The 24 solar terms, based on the sun's position in the zodiac, were created by farmers in ancient China to guide the agricultural affairs and farming activities. The 24 solar terms reflect the changes in climate, natural phenomena, agricultural production, and other aspects of human life, including clothing, food, housing, and transportation. The 24 solar terms play important roles and have greatly influenced people's basic needs in life, and they still have an important function nowadays.

List of the 24 Solar Terms in 2020

Solar Terms Chinese Month and Date Remarks
Start of Spring lì chūn
立春
Feb 4th A dubiously premature name, as it's not the beginning of spring in most of China; only in the extreme south.
Rain Water yǔ shuǐ
雨水
Feb 19th There is an increase of rainfall from then on.
Awakening of Insects jīng zhé
惊蛰
Mar 5th Thunder begins and hibernating insects wake up.
Vernal Equinox chūn fēn
春分
Mar 20st With an equal length of day and night.
Clear and Bright qīng míng 清明 Apr 4th It is clear and bright (when it's not raining), and the weather becomes noticeably warmer. A misnomer, particularly in southern China.
Grain Rain gǔ yǔ
谷雨
Apr 19th The early crops show their shoots.
Start of Summer lì xià
立夏
May 5th The beginning of summer (in southern China).
Small Full (Grain) xiǎo mǎn
小满
May 20st The seeds of summer crops begin to become plump, but are not yet ripe.
Grain in Ear máng zhǒng 芒种 Jun 5th The wheat becomes ripe; and the summer planting starts (in southern China).
Summer Solstice xià zhì
夏至
Jun 21st The daytime is the longest and the nighttime is the shortest of the year.
Minor Heat xiǎo shǔ
小暑
Jul 6th The beginning of the hottest period. 
Major Heat dà shǔ
大暑
Jul 22rd It is the time of year when the duration of the sunshine is the longest, the average temperature is the highest, the rainfall is the greatest, and the thunderstorms are the most frequent (in some parts of northern China).
Start of Autumn lì qiū 立秋 Aug 7th An anomaly: nowhere is this true. Like the "start of spring" it is about a month premature.
Limit of Heat chù shǔ 处暑 Aug 22rd The end of the hot summer.
White Dew bái lù 白露 Sep 7th The transition from summer to autumn. The temperature drops sharply, and the autumn rains come.
Autumnal Equinox qiū fēn 秋分 Sep 22rd With an equal length of day and night.
Cold Dew hán lù 寒露 Oct 8th The weather becomes cold enough to reach dew point, but not cold enough to reach frost point.
Frost Descent shuāng jiàng 霜降 Oct 23rd The weather becomes cold and frost begins to form (in North China).
Start of Winter lì dōng 立冬 Nov 7th True of northern China, but winter comes later in the south.
Minor Snow xiǎo xuě 小雪 Nov 22nd Snow begins to fall, the weather becomes cold.
Major Snow dà xuě 大雪 Dec 7th It snows heavily for the first time in the year (in northern China).
Winter Solstice dōng zhì 冬至 Dec 21nd The daytime is the shortest and the nighttime is the longest of the year.
Minor Cold xiǎo hán 小寒 Jan 5th, 2021 The weather rapidly reaches its coldest.
Major Cold dà hán 大寒 Jan 20th, 2021 'Major Cold' It is the coldest time of the year.
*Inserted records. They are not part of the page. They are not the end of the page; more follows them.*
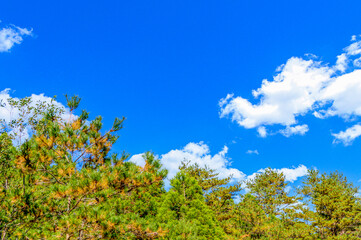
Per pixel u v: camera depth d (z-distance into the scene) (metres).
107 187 7.00
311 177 24.91
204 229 12.60
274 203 27.42
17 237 6.48
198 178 29.69
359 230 18.58
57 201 7.05
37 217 6.64
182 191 14.50
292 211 20.56
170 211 13.20
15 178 8.75
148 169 7.66
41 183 7.38
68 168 7.45
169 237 9.62
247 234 19.61
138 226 7.38
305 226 19.48
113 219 6.69
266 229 19.38
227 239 16.48
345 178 26.41
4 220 6.14
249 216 20.58
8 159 9.37
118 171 7.11
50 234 6.46
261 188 32.09
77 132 8.96
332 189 22.84
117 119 9.52
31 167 6.77
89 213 6.59
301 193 25.28
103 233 6.74
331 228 19.97
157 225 8.47
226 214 23.42
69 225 6.26
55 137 7.86
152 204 12.31
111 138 9.43
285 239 18.28
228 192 27.72
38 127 11.91
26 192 6.69
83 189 6.58
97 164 9.21
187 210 13.24
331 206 20.48
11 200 6.48
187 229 9.95
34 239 6.34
The terms consist of 12 pairs of major (sectional) and minor (middle) solar terms interlaced with each other., namelyThe 24 solar terms embody a complete circle of the sun and divide the circle into 24 segments, with each segment being about half a month long. In both the lunar and solar calendars, the Gregorian calendar date of each solar term is basically fixed, with minor differences of within one or two days.

24 solar terms map

Meaning of the 24 Solar Terms

From the names of the 24 solar terms, we can see that the division of the solar terms has fully considered the variation of natural phenomena, such as seasons, climates and phenology.

The solar terms known as Start of Spring, Start of Summer, Start of Autumn, and Start of Winter are used to reflect the change of seasons, dividing the year into four seasons of exactly three months. While this fits an ideal pattern of dates, it does not reflect observable reality in most of China.

The solar terms of Vernal Equinox, Autumnal Equinox, Summer Solstice and Winter Solstice are divided from an astronomical aspect, reflecting the turning point of the variation of the altitude of the sun.

Minor Heat, Major Heat, Limit of Heat, Minor Cold, and Major Cold reflect the changes of temperature in different periods.

Clear and Bright, Rain Water, Grain Rain, Minor Snow, and Major Snow, White Dew, Cold Dew, and Frost Descent reflect the phenomenon of precipitation, indicating the time and intensity of rainfall, snowfall, dew, and frost.

Small Full (Grain) and Grain in Ear reflect the maturity and harvest time of crops, while Awakening of Insects reflects observed insect activity.

Origin

As early as the Spring and Autumn Period (770–476 BC), Chinese ancestors had already established two major solar terms, ri nan zhi (日南至 'Sun South Most') and ri bei zhi (日北至 'Sun North Most').

As of the end of the Warring States Period (475–221 BC), eight key solar terms (Start of Spring, Vernal Equinox, Start of Summer, Summer Solstice, Start of Autumn, Autumnal Equinox, Start of Winter and Winter Solstice) marking the four seasons, were established according to the different positions of the sun and changes in natural phenomena.

The rest of the solar terms were initiated in the Western Han Dynasty (206 BC–24 AD). Hence most terms refer to the climate of Xi'an, capital of the Han Dynasty.